## About this exercise
Return every line of the material below that contains the word "Water", matching uppercase and lowercase letters exactly.

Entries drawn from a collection
# # # #
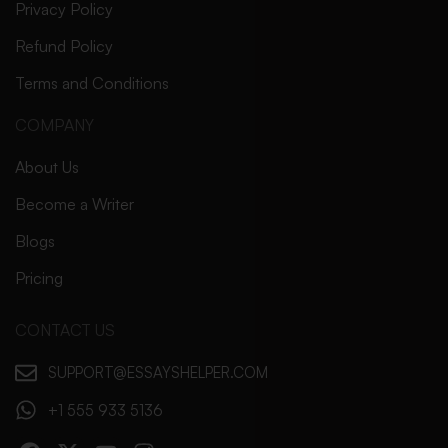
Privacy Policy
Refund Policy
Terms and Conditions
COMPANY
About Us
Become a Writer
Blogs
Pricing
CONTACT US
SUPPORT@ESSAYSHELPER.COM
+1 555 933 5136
# # # #
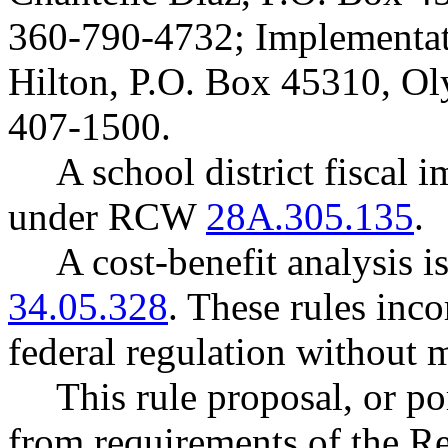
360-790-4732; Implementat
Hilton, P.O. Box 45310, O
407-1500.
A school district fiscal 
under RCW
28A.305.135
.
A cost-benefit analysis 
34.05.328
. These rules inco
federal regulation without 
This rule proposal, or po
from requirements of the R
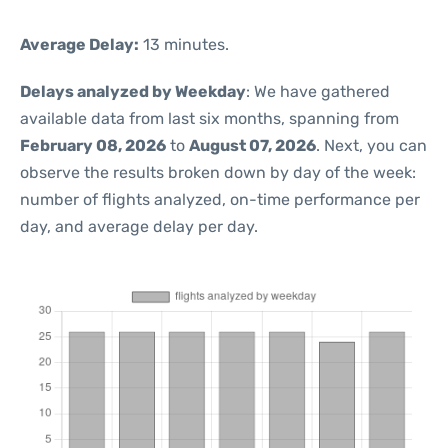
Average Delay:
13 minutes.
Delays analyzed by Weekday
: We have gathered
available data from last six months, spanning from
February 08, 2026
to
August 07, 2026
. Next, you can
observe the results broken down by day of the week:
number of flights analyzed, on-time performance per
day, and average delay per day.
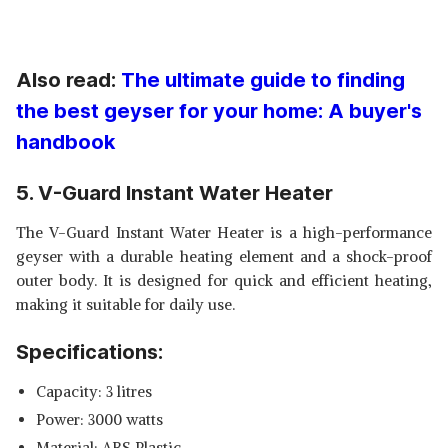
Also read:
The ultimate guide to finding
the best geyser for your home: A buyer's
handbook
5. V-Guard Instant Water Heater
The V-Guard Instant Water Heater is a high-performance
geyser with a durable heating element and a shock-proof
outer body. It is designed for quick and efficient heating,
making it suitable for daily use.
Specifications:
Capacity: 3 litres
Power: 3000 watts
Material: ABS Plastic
# # # #
## Answer to the exercise
5. V-Guard Instant Water Heater
The V-Guard Instant Water Heater is a high-performance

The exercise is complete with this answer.